# Last few weeks...



## barefoot (Nov 3, 2011)

Mark Azevedo & I have been fishing together and absolutely destroying the trout n reds and a few flounder all over Santa Rosa County. From the sound to N. bays (Esc./SR), the fish are hungry & feeding.

I even managed to kill my unicorn last week, flounder on rod-n-reel. My FIRST and PERSONAL BEST rod-n-reel flounder in all my years of fishing…never targeted them or even tried very much (always gigged them, it was easier). She measured 22” and was incredibly fat, she had a 5” partially digested fish in her stomach and ate my mr17 of all things.

Winter season is just kicking off. I know some of my other fishermen who will remain nameless have been catching some huge trout already.

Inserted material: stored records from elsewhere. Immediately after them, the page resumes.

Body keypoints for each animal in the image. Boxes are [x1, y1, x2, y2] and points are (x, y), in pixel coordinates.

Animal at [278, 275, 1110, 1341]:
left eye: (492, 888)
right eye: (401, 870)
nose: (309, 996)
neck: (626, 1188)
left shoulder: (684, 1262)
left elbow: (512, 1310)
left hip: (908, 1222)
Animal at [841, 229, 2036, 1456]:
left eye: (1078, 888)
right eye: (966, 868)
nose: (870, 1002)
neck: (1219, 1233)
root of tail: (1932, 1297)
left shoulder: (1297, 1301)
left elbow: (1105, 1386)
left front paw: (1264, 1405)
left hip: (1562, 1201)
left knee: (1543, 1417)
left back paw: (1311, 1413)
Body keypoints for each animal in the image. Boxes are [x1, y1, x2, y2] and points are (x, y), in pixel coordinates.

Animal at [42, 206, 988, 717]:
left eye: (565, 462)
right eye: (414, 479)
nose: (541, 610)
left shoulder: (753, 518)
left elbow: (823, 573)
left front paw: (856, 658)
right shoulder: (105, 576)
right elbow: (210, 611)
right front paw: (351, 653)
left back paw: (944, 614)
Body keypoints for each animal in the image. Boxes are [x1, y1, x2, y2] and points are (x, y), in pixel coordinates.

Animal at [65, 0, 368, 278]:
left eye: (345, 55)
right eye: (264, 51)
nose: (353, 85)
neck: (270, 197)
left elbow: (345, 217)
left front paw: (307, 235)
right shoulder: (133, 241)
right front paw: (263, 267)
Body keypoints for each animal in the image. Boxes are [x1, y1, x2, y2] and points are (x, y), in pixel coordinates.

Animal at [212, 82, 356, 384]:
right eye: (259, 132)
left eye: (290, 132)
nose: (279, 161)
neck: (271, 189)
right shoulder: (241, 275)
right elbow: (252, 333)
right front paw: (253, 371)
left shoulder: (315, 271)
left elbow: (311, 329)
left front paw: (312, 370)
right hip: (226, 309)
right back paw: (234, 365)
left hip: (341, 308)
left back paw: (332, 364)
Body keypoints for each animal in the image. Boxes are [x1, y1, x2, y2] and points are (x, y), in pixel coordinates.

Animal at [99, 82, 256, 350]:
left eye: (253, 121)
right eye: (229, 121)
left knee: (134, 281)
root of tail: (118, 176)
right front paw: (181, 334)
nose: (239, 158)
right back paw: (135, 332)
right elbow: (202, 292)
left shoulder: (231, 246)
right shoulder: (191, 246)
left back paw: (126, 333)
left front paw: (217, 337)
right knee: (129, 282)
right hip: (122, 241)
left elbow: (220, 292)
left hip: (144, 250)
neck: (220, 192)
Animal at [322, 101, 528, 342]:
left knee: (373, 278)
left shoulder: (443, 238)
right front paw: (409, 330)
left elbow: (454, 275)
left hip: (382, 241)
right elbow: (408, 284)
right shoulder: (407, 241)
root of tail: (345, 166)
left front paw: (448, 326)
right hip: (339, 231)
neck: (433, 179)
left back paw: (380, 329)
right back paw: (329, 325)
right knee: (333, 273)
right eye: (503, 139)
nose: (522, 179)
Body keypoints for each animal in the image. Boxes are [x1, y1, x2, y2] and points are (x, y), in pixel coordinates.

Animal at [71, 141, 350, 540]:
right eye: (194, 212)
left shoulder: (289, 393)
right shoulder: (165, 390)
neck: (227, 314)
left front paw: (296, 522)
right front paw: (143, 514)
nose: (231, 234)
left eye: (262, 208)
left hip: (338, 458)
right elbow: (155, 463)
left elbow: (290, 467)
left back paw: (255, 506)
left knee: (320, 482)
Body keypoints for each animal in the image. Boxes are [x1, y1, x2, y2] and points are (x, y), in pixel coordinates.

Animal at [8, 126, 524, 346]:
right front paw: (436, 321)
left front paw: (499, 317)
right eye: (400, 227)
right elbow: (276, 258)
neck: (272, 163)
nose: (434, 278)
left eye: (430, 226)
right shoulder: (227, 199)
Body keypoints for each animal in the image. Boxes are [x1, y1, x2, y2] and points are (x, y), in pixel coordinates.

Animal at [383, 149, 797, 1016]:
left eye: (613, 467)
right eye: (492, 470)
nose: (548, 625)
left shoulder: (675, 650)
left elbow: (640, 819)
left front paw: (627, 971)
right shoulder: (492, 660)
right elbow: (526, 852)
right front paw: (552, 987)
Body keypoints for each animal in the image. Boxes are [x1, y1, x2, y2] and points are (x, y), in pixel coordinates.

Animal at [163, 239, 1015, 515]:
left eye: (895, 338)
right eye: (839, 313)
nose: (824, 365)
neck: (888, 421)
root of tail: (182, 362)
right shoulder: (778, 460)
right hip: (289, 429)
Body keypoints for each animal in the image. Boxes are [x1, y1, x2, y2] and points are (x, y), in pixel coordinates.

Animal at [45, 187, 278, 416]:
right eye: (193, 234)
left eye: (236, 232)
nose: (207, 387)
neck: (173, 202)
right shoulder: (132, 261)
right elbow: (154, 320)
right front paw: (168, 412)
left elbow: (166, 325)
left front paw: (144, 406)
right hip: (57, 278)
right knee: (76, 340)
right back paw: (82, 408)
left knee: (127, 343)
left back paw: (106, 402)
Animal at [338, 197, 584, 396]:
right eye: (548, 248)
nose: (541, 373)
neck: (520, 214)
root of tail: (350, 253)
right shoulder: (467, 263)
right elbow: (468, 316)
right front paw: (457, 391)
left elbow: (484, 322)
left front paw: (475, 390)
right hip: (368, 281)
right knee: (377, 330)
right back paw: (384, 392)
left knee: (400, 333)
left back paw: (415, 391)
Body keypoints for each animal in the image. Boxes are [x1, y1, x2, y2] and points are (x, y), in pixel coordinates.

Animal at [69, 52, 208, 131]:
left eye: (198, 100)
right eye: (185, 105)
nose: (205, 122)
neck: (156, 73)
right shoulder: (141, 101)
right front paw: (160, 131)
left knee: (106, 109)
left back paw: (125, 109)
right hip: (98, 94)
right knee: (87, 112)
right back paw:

Should be a good winter season.

Tight lines everyone. Enjoy the photos.


----------



## Boat-Dude (Sep 24, 2011)

That is one stud flounder!!! Lets eat!


----------



## lobsterman (Sep 30, 2007)

You wore them out for sure! Great job.


----------



## 16983 (Sep 12, 2011)

Damn nice Flounder Bruce


----------



## Addskewed (Jun 19, 2017)

Wow! I'm getting envious over here. I would need a bigger oven. Great report


----------



## barefoot (Nov 3, 2011)

Thanks Ya'll.
Yep, she was big and delicious!


----------



## Jason (Oct 2, 2007)

That is awesome the flattie ate the MR!!! Looks like a fine day brother!!!


----------



## Skiffer (Jan 28, 2015)

Some nice looking fish there Bruce.


----------



## Jgatorman (Jun 8, 2013)

Excellent work!!!


----------



## Foulhook (Apr 26, 2010)

Nice job, way to rub it in for those of us too busy to get on the water.


----------



## SurfRidr (Apr 24, 2012)

Foulhook said:


> Nice job, way to rub it in for those of us too busy to get on the water.




Amen!

I live vicariously through you guys. 

Although it wasn't a kayak, I fish a lot of the same types of water, and I did manage to get into some big reds a few weeks back, discovered by accident they wanted moving baits as I reeled a jerk bait in fast to make another cast. Ended up hooking 5 big reds over the course of the day. My only trip in weeks and weeks so it was pretty cool.


----------